What to produce:
Retype the entries below word for word, leaving none out.

Available data:
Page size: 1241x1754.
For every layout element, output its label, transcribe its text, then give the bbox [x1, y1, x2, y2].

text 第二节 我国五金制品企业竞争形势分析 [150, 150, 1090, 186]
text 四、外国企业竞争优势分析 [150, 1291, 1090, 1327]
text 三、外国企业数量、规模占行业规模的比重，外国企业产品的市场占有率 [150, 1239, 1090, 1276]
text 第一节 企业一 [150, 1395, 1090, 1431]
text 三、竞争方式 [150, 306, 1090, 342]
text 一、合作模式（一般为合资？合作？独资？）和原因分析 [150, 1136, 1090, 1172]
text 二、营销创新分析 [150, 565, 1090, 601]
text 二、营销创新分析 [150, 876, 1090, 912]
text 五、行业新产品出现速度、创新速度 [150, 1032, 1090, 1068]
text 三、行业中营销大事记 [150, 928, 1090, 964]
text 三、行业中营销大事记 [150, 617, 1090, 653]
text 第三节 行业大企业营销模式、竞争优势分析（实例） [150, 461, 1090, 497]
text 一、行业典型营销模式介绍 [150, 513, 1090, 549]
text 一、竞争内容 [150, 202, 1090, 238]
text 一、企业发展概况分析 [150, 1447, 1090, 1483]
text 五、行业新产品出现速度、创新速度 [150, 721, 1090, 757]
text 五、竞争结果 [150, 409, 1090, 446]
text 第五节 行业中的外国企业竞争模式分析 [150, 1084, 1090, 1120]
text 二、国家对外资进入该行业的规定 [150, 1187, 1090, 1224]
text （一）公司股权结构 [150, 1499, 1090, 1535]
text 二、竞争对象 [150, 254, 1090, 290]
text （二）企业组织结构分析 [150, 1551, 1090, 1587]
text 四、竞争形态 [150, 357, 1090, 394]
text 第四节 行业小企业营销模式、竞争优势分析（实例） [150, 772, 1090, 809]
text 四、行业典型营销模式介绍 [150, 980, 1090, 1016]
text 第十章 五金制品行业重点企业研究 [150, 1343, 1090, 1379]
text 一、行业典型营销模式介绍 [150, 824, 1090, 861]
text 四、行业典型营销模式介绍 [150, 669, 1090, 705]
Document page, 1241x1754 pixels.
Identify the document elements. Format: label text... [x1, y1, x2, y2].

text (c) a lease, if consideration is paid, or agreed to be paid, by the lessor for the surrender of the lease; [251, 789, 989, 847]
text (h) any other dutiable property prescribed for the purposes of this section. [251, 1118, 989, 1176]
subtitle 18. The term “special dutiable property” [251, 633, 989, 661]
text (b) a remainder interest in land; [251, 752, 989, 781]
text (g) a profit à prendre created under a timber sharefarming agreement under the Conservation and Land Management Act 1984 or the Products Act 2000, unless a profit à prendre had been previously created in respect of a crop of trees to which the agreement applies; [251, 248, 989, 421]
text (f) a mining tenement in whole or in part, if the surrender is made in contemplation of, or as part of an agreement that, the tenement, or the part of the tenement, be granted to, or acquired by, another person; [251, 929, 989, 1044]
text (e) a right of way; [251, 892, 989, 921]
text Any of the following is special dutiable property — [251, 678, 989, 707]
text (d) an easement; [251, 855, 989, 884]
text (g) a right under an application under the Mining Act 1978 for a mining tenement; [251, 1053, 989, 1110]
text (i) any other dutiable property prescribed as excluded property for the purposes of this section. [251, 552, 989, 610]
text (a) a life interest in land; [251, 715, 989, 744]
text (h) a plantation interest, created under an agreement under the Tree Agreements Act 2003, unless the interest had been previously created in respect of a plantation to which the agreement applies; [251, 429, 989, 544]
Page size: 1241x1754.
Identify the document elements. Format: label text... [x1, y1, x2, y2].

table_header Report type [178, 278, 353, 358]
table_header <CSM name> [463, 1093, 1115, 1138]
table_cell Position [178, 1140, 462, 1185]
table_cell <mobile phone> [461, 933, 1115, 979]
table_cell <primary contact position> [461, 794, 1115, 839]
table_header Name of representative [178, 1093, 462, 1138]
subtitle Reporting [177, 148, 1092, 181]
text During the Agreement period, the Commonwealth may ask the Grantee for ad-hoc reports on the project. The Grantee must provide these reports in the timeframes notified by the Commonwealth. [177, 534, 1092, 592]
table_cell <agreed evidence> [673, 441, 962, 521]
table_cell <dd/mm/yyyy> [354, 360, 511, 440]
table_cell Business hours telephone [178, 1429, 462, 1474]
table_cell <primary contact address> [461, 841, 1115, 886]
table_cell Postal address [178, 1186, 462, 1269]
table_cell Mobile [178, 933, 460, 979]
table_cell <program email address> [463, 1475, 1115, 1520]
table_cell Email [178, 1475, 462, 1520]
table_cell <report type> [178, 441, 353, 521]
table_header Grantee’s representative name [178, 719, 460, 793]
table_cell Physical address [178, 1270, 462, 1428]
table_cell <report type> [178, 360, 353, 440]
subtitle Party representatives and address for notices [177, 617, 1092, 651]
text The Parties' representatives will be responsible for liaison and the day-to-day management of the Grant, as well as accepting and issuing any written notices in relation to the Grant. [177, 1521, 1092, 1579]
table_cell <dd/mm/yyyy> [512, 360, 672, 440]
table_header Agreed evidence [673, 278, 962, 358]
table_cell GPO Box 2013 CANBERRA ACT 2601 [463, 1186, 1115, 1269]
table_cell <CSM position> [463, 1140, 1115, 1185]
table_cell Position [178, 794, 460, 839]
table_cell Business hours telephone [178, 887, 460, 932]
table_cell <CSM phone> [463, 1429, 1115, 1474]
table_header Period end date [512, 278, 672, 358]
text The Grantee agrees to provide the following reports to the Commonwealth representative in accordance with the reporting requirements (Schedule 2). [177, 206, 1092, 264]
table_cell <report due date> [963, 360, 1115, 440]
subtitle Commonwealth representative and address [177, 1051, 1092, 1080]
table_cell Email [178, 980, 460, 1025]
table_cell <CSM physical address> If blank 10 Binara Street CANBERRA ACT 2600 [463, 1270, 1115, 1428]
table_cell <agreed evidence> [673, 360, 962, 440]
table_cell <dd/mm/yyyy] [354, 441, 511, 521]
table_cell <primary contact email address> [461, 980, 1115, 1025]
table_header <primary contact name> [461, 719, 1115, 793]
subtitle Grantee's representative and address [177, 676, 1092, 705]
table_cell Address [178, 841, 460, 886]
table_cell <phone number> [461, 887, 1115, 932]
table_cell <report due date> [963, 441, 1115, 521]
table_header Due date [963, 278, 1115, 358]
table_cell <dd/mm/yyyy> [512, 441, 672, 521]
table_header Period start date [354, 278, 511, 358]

Task solution:
Page size: 1241x1754.
For every layout element, output its label, transcribe its text, then give the bbox [x1, y1, x2, y2].

text 第二节 我国五金制品企业竞争形势分析 [150, 150, 1090, 186]
text 四、外国企业竞争优势分析 [150, 1291, 1090, 1327]
text 三、外国企业数量、规模占行业规模的比重，外国企业产品的市场占有率 [150, 1239, 1090, 1276]
text 第一节 企业一 [150, 1395, 1090, 1431]
text 三、竞争方式 [150, 306, 1090, 342]
text 一、合作模式（一般为合资？合作？独资？）和原因分析 [150, 1136, 1090, 1172]
text 二、营销创新分析 [150, 565, 1090, 601]
text 二、营销创新分析 [150, 876, 1090, 912]
text 五、行业新产品出现速度、创新速度 [150, 1032, 1090, 1068]
text 三、行业中营销大事记 [150, 928, 1090, 964]
text 三、行业中营销大事记 [150, 617, 1090, 653]
text 第三节 行业大企业营销模式、竞争优势分析（实例） [150, 461, 1090, 497]
text 一、行业典型营销模式介绍 [150, 513, 1090, 549]
text 一、竞争内容 [150, 202, 1090, 238]
text 一、企业发展概况分析 [150, 1447, 1090, 1483]
text 五、行业新产品出现速度、创新速度 [150, 721, 1090, 757]
text 五、竞争结果 [150, 409, 1090, 446]
text 第五节 行业中的外国企业竞争模式分析 [150, 1084, 1090, 1120]
text 二、国家对外资进入该行业的规定 [150, 1187, 1090, 1224]
text （一）公司股权结构 [150, 1499, 1090, 1535]
text 二、竞争对象 [150, 254, 1090, 290]
text （二）企业组织结构分析 [150, 1551, 1090, 1587]
text 四、竞争形态 [150, 357, 1090, 394]
text 第四节 行业小企业营销模式、竞争优势分析（实例） [150, 772, 1090, 809]
text 四、行业典型营销模式介绍 [150, 980, 1090, 1016]
text 第十章 五金制品行业重点企业研究 [150, 1343, 1090, 1379]
text 一、行业典型营销模式介绍 [150, 824, 1090, 861]
text 四、行业典型营销模式介绍 [150, 669, 1090, 705]
Document page, 1241x1754 pixels.
Identify the document elements. Format: label text... [x1, y1, x2, y2].

text (c) a lease, if consideration is paid, or agreed to be paid, by the lessor for the surrender of the lease; [251, 789, 989, 847]
text (h) any other dutiable property prescribed for the purposes of this section. [251, 1118, 989, 1176]
subtitle 18. The term “special dutiable property” [251, 633, 989, 661]
text (b) a remainder interest in land; [251, 752, 989, 781]
text (g) a profit à prendre created under a timber sharefarming agreement under the Conservation and Land Management Act 1984 or the Products Act 2000, unless a profit à prendre had been previously created in respect of a crop of trees to which the agreement applies; [251, 248, 989, 421]
text (f) a mining tenement in whole or in part, if the surrender is made in contemplation of, or as part of an agreement that, the tenement, or the part of the tenement, be granted to, or acquired by, another person; [251, 929, 989, 1044]
text (e) a right of way; [251, 892, 989, 921]
text Any of the following is special dutiable property — [251, 678, 989, 707]
text (d) an easement; [251, 855, 989, 884]
text (g) a right under an application under the Mining Act 1978 for a mining tenement; [251, 1053, 989, 1110]
text (i) any other dutiable property prescribed as excluded property for the purposes of this section. [251, 552, 989, 610]
text (a) a life interest in land; [251, 715, 989, 744]
text (h) a plantation interest, created under an agreement under the Tree Agreements Act 2003, unless the interest had been previously created in respect of a plantation to which the agreement applies; [251, 429, 989, 544]
Page size: 1241x1754.
Identify the document elements. Format: label text... [x1, y1, x2, y2].

table_header Report type [178, 278, 353, 358]
table_header <CSM name> [463, 1093, 1115, 1138]
table_cell Position [178, 1140, 462, 1185]
table_cell <mobile phone> [461, 933, 1115, 979]
table_cell <primary contact position> [461, 794, 1115, 839]
table_header Name of representative [178, 1093, 462, 1138]
subtitle Reporting [177, 148, 1092, 181]
text During the Agreement period, the Commonwealth may ask the Grantee for ad-hoc reports on the project. The Grantee must provide these reports in the timeframes notified by the Commonwealth. [177, 534, 1092, 592]
table_cell <agreed evidence> [673, 441, 962, 521]
table_cell <dd/mm/yyyy> [354, 360, 511, 440]
table_cell Business hours telephone [178, 1429, 462, 1474]
table_cell <primary contact address> [461, 841, 1115, 886]
table_cell Postal address [178, 1186, 462, 1269]
table_cell Mobile [178, 933, 460, 979]
table_cell <program email address> [463, 1475, 1115, 1520]
table_cell Email [178, 1475, 462, 1520]
table_cell <report type> [178, 441, 353, 521]
table_header Grantee’s representative name [178, 719, 460, 793]
table_cell Physical address [178, 1270, 462, 1428]
table_cell <report type> [178, 360, 353, 440]
subtitle Party representatives and address for notices [177, 617, 1092, 651]
text The Parties' representatives will be responsible for liaison and the day-to-day management of the Grant, as well as accepting and issuing any written notices in relation to the Grant. [177, 1521, 1092, 1579]
table_cell <dd/mm/yyyy> [512, 360, 672, 440]
table_header Agreed evidence [673, 278, 962, 358]
table_cell GPO Box 2013 CANBERRA ACT 2601 [463, 1186, 1115, 1269]
table_cell <CSM position> [463, 1140, 1115, 1185]
table_cell Position [178, 794, 460, 839]
table_cell Business hours telephone [178, 887, 460, 932]
table_cell <CSM phone> [463, 1429, 1115, 1474]
table_header Period end date [512, 278, 672, 358]
text The Grantee agrees to provide the following reports to the Commonwealth representative in accordance with the reporting requirements (Schedule 2). [177, 206, 1092, 264]
table_cell <report due date> [963, 360, 1115, 440]
subtitle Commonwealth representative and address [177, 1051, 1092, 1080]
table_cell Email [178, 980, 460, 1025]
table_cell <CSM physical address> If blank 10 Binara Street CANBERRA ACT 2600 [463, 1270, 1115, 1428]
table_cell <agreed evidence> [673, 360, 962, 440]
table_cell <dd/mm/yyyy] [354, 441, 511, 521]
table_cell <primary contact email address> [461, 980, 1115, 1025]
table_header <primary contact name> [461, 719, 1115, 793]
subtitle Grantee's representative and address [177, 676, 1092, 705]
table_cell Address [178, 841, 460, 886]
table_cell <phone number> [461, 887, 1115, 932]
table_cell <report due date> [963, 441, 1115, 521]
table_header Due date [963, 278, 1115, 358]
table_cell <dd/mm/yyyy> [512, 441, 672, 521]
table_header Period start date [354, 278, 511, 358]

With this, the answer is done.